In short, the ruling reads like a “know-nothing” opinion, and there has been speculation in the press that this is all about Acting Justice Weiner’s hope to win election to a Rockland Supreme Court seat by not issuing a controversial opinion. It is fair to note, however, that Weiner’s ruling is constrained by the fact that the 2nd Department Appellate Court previously rejected a constitutional challenge to the marriage law, and he was technically bound by that precedent. Trial courts may not reverse decisions by the courts to which their decisions are appealed—only an appellate court can reconsider existing precedents in our legal system. On the other hand, Weiner could have noted the disparity between that appellate precedent, which dates from 1993, and the more recent legal developments elsewhere.
Nobody expected to win this case at the trial level in any event. The matter will be appealed to the 2nd Department, which is already considering an appeal in the Langan case, in which a trial judge in Nassau County, John Dunne, had ruled that the surviving partner from a Vermont civil union could bring a wrongful death action, with standing as a spouse, for his loss stemming from alleged medical malpractice by Manhattan’s St. Vincent’s Hospital in the treatment of his partner. Under New York law, such lawsuits can only be brought by a surviving legal spouse.

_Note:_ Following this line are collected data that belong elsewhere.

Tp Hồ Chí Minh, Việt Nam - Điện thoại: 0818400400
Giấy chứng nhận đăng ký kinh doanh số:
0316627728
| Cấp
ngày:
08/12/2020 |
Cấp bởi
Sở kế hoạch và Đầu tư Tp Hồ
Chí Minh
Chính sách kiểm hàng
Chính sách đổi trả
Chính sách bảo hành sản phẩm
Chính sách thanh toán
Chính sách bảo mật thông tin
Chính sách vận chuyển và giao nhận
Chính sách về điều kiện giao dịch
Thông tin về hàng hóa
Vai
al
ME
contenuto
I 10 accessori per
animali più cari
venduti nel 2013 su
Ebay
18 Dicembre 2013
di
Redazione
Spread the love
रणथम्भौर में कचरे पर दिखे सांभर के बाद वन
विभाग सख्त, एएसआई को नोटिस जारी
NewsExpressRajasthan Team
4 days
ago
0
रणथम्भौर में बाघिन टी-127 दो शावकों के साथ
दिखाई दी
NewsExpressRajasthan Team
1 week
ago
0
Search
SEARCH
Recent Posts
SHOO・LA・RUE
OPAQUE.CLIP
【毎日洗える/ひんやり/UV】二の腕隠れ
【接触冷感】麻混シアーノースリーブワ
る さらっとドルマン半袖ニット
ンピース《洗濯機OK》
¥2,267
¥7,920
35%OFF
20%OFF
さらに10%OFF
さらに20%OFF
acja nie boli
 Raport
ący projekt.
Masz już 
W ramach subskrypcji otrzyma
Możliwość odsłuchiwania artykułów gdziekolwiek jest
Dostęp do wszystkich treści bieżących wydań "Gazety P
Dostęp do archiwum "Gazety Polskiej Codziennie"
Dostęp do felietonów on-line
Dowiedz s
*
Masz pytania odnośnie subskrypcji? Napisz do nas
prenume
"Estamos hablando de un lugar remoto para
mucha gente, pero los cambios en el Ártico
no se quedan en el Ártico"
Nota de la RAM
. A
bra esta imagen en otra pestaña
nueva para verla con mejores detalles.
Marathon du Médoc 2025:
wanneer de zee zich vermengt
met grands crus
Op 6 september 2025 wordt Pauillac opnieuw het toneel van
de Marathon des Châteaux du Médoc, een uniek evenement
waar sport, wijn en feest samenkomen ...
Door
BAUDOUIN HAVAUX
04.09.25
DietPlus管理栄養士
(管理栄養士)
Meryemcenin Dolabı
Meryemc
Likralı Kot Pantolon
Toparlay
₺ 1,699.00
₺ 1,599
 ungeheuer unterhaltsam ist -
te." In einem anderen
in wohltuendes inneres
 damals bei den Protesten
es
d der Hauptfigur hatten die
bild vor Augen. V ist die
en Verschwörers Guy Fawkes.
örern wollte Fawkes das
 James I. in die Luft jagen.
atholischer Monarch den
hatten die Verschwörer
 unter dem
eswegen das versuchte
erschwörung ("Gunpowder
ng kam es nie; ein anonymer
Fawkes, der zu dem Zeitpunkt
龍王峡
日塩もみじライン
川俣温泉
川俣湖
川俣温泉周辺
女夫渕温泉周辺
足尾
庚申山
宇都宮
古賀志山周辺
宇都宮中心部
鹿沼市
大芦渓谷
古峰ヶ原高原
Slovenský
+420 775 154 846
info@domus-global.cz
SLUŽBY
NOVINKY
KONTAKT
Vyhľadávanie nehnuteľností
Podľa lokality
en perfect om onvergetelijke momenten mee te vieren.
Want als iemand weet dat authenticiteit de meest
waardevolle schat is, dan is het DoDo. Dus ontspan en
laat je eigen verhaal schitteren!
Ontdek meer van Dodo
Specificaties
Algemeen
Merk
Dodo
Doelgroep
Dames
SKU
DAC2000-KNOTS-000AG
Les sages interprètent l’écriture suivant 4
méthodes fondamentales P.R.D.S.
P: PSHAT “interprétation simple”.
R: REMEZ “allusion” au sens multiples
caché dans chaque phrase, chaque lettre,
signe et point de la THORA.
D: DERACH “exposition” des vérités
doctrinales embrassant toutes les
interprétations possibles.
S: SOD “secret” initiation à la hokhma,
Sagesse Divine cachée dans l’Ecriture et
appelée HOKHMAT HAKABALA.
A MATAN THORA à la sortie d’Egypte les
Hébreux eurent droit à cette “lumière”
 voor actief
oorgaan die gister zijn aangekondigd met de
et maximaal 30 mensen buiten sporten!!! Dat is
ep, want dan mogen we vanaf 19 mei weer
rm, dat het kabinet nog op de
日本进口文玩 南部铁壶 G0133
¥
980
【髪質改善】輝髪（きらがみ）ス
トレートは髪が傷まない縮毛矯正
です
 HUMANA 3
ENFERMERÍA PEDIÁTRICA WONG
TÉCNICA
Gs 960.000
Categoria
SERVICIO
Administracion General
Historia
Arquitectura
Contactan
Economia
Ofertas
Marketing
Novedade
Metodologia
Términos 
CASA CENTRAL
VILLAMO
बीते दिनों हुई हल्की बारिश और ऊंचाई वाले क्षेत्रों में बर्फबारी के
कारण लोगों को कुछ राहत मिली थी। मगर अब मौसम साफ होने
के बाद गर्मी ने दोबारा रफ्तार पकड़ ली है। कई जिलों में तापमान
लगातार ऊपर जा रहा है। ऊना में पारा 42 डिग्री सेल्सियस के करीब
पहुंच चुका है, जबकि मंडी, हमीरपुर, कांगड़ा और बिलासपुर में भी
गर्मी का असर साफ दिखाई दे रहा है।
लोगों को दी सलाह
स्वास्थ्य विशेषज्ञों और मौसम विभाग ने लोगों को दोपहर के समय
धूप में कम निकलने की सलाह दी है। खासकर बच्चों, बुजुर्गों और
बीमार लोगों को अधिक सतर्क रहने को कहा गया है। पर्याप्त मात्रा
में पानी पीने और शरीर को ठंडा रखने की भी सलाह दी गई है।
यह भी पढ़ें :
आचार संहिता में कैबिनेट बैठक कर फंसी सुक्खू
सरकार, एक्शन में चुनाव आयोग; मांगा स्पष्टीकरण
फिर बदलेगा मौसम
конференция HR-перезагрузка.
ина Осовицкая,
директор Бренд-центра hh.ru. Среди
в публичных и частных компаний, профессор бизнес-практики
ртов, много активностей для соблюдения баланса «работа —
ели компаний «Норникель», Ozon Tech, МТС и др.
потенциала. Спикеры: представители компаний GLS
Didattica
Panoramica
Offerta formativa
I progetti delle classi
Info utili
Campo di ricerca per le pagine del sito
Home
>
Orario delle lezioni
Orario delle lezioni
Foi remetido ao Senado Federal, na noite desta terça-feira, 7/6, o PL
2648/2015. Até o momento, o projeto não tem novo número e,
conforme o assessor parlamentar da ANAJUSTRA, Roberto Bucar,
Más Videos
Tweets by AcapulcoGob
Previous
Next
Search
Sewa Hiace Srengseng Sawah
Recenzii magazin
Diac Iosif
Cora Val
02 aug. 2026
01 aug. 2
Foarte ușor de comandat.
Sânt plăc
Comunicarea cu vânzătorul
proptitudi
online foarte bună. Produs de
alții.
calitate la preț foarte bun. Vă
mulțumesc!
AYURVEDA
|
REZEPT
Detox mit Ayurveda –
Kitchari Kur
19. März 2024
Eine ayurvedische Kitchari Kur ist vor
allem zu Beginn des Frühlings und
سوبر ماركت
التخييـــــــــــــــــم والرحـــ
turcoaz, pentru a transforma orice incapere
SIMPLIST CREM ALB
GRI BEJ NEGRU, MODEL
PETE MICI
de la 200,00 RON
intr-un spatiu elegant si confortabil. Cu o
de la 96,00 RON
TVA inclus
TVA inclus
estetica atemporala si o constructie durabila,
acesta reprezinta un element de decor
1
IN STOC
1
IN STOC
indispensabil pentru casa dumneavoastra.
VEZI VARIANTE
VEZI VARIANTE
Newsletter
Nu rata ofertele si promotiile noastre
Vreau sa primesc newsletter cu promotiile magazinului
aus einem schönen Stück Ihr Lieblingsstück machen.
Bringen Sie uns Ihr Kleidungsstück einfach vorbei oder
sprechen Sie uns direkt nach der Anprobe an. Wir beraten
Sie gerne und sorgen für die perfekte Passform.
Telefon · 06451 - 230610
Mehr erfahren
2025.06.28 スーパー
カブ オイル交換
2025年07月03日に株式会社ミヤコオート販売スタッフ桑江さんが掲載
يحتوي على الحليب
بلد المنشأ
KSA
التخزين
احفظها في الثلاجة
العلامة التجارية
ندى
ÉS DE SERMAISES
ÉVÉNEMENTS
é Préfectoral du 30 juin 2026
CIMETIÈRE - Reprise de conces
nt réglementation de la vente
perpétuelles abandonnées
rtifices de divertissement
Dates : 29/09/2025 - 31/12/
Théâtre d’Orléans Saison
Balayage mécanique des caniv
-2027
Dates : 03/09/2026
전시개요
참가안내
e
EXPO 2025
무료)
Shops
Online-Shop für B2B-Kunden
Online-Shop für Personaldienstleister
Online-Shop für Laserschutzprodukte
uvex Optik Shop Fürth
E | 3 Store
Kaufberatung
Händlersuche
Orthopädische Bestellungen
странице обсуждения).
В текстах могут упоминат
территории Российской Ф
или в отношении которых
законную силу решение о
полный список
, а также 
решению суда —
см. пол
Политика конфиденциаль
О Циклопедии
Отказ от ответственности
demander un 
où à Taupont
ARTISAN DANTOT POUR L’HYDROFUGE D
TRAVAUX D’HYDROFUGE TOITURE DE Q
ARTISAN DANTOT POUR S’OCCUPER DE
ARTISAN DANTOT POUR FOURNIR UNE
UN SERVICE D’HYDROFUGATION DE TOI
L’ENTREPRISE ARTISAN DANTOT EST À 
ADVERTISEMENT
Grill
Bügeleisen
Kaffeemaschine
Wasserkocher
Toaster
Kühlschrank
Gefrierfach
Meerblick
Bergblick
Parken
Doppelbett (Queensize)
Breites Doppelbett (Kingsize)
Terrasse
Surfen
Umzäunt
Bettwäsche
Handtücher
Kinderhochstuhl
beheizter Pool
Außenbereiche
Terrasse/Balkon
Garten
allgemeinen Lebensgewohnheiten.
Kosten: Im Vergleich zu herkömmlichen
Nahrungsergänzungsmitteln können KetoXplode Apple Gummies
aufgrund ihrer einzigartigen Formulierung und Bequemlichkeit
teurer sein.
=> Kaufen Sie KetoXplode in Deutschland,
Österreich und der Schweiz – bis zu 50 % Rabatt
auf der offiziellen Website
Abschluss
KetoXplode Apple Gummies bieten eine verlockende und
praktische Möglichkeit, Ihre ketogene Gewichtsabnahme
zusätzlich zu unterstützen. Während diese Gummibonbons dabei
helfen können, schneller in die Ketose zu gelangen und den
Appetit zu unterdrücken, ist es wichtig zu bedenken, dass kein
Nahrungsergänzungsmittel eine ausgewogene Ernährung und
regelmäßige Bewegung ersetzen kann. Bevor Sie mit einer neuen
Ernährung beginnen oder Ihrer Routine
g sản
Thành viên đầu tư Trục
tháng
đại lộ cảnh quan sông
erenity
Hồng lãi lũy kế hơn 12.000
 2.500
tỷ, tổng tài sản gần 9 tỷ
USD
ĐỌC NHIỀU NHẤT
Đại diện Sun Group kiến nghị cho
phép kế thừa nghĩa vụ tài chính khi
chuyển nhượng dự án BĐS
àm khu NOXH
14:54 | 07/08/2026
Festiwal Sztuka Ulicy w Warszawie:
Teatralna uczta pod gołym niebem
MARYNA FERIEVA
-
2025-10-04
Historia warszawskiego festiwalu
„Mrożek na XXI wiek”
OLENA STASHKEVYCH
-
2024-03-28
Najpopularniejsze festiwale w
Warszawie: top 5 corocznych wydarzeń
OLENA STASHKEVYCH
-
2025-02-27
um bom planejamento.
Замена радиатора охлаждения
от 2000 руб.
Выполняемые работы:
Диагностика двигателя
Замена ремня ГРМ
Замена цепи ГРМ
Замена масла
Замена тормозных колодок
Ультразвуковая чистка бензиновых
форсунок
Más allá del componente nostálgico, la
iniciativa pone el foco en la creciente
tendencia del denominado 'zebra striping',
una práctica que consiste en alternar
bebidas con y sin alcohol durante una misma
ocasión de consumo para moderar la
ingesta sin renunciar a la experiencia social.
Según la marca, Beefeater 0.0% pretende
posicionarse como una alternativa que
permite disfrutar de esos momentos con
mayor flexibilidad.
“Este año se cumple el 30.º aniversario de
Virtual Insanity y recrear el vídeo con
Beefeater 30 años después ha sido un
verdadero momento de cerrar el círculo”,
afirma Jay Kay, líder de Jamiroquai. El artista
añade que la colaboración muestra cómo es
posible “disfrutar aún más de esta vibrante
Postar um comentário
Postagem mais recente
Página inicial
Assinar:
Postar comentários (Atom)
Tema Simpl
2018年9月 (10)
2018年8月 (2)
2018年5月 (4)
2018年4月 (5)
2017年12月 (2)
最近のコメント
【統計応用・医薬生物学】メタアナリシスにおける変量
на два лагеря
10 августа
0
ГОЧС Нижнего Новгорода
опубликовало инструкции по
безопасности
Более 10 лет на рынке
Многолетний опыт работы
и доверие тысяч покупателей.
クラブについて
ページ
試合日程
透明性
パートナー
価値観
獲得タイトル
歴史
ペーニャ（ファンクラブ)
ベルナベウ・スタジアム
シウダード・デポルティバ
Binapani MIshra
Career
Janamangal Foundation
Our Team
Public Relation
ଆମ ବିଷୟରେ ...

Siegel, in a telephone interview, noted the failure of Weiner’s decision to take sufficient account of recent judicial thinking.
“The legal analysis is unpersuasive, both from a statutory and a constitutional perspective,” he said. “In many cases, the decision is merely a collection of conclusory statements. He does not mention, never mind discuss the seminal Goodridge vs. Department of Public Health in Massachusetts. I disagree with the conclusion that the case does not involve fundamental rights and that the issue must be resolved in the Legislature.”
Siegel said that he would appeal the ruling within the 30-day time frame required, but speculated that this case would likely be combined in the appellate process with lawsuits filed in Manhattan by Lambda Legal and in Albany by the American Civil Liberties Union.
Lambda issued a statement reiterating its faith that New York would follow in the footsteps of Massachusetts.
“We believe same-sex couples have the same fundamental right to marry as any other couple under the New York State Constitution, and we’re pursuing that aggressively in our lawsuit that’s pending in Manhattan,” said Susan Sommer, Lambda’s supervising staff attorney, in a written statement. “No doubt this question—whether same-sex couples have an equal right to marry under the state’s Constitution—will be answered by the state’s high court.”
Paul Schindler provided additional reporting on this story.